What Aaron Barker Says About Erv Woolsey Writing “I Can Still Make Cheyenne” for George Strait

By the time “I Can Still Make Cheyenne” was written, Barker had already had plenty of hits as a songwriter. His numerous songwriting credits include “Love Without End, Amen” and “Easy Come, Easy Go”, both by Strait. So it stands to reason that most of the writing came from Barker, although Woolsey contributed plenty.

“I did write the song, technically, on my own,” Barker explains. “I wrote it in a hotel room here in Nashville. One night, it finally all clicked, and I loved it. I don’t like my own work very much, but boy, when this played back, I got it.”

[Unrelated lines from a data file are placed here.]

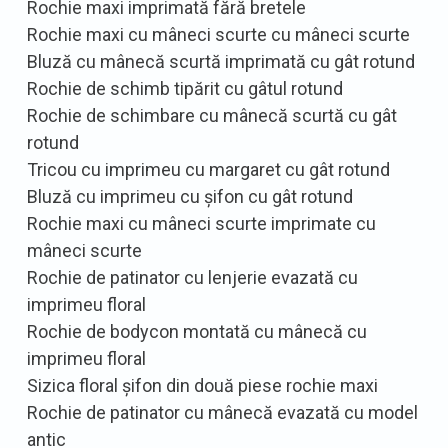
Rochie maxi imprimată fără bretele
Rochie maxi cu mâneci scurte cu mâneci scurte
Bluză cu mânecă scurtă imprimată cu gât rotund
Rochie de schimb tipărit cu gâtul rotund
Rochie de schimbare cu mânecă scurtă cu gât
rotund
Tricou cu imprimeu cu margaret cu gât rotund
Bluză cu imprimeu cu șifon cu gât rotund
Rochie maxi cu mâneci scurte imprimate cu
mâneci scurte
Rochie de patinator cu lenjerie evazată cu
imprimeu floral
Rochie de bodycon montată cu mânecă cu
imprimeu floral
Sizica floral șifon din două piese rochie maxi
Rochie de patinator cu mânecă evazată cu model
antic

Still, without Woolsey’s knowledge of the rodeo lifestyle, “I Can Still Make Cheyenne” likely would have never been the hit that it became.

“I played it for Erv, and he corrected a couple of my technical things that I wasn’t familiar with,” Barker recalls. “For example, in the song, it says, ‘Didn’t make the short go again.’ I didn’t know what a ‘short go’ was. I had the word ‘finals’  in there. That made sense to me. … He said, ‘No, it’s the short go.’ He corrected some of that technical language, so it was a collaboration.”